- Goal: Copy the lines of the material word for word, starting at the line that contains "pose: elev=174.9 azim=242.6" and ending after the line that contains "Dot at: (163, 304)".

[Data listing]
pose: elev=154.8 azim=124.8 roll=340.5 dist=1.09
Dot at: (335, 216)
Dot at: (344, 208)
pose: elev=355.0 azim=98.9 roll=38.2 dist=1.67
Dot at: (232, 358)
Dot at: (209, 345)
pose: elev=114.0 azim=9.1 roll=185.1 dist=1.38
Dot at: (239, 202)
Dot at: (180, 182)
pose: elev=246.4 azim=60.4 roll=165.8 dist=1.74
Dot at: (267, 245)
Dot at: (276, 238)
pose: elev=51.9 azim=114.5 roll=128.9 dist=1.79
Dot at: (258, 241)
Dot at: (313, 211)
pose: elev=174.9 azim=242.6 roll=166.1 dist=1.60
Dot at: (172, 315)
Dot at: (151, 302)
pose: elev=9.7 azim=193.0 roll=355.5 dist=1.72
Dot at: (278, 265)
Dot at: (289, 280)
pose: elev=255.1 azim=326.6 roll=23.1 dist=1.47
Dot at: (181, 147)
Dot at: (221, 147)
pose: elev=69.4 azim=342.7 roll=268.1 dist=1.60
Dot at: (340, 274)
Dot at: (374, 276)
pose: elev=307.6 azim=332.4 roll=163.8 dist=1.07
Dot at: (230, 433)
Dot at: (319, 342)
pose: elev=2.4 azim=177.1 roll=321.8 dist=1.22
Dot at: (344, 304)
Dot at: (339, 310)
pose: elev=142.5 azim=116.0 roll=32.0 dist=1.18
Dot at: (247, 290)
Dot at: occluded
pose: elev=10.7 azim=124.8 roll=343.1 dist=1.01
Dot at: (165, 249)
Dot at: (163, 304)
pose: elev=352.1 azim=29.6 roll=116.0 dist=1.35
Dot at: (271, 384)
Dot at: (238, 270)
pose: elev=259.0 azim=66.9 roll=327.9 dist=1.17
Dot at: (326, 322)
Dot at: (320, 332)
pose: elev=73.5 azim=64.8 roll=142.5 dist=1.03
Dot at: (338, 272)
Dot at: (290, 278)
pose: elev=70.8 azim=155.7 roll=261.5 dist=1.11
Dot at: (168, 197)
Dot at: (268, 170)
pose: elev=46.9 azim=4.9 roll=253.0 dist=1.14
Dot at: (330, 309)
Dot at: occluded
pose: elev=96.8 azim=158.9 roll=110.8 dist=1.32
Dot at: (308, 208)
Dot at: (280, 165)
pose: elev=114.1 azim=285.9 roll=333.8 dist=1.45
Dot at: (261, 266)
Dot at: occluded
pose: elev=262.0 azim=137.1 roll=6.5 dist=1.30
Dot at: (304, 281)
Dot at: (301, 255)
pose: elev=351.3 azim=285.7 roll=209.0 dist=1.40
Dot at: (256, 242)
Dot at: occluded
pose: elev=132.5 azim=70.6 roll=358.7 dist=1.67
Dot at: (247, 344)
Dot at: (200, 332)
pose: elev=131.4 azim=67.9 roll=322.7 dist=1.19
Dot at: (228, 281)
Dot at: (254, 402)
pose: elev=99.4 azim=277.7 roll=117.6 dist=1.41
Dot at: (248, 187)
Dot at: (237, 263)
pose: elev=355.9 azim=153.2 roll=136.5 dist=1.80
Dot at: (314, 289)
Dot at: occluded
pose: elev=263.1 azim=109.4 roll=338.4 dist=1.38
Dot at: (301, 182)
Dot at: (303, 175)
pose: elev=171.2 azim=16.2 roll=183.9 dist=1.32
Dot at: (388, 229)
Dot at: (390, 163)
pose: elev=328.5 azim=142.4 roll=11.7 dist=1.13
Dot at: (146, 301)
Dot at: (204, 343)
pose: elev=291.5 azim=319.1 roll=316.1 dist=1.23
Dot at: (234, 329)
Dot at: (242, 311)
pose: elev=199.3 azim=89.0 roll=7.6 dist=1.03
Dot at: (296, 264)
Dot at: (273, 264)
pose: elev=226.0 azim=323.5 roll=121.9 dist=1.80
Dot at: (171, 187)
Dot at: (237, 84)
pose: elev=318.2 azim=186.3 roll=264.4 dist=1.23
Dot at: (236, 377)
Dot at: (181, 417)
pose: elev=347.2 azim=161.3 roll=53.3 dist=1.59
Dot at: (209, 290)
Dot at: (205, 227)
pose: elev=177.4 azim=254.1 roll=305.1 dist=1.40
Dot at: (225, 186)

- Output of the exercise:
pose: elev=174.9 azim=242.6 roll=166.1 dist=1.60
Dot at: (172, 315)
Dot at: (151, 302)
pose: elev=9.7 azim=193.0 roll=355.5 dist=1.72
Dot at: (278, 265)
Dot at: (289, 280)
pose: elev=255.1 azim=326.6 roll=23.1 dist=1.47
Dot at: (181, 147)
Dot at: (221, 147)
pose: elev=69.4 azim=342.7 roll=268.1 dist=1.60
Dot at: (340, 274)
Dot at: (374, 276)
pose: elev=307.6 azim=332.4 roll=163.8 dist=1.07
Dot at: (230, 433)
Dot at: (319, 342)
pose: elev=2.4 azim=177.1 roll=321.8 dist=1.22
Dot at: (344, 304)
Dot at: (339, 310)
pose: elev=142.5 azim=116.0 roll=32.0 dist=1.18
Dot at: (247, 290)
Dot at: occluded
pose: elev=10.7 azim=124.8 roll=343.1 dist=1.01
Dot at: (165, 249)
Dot at: (163, 304)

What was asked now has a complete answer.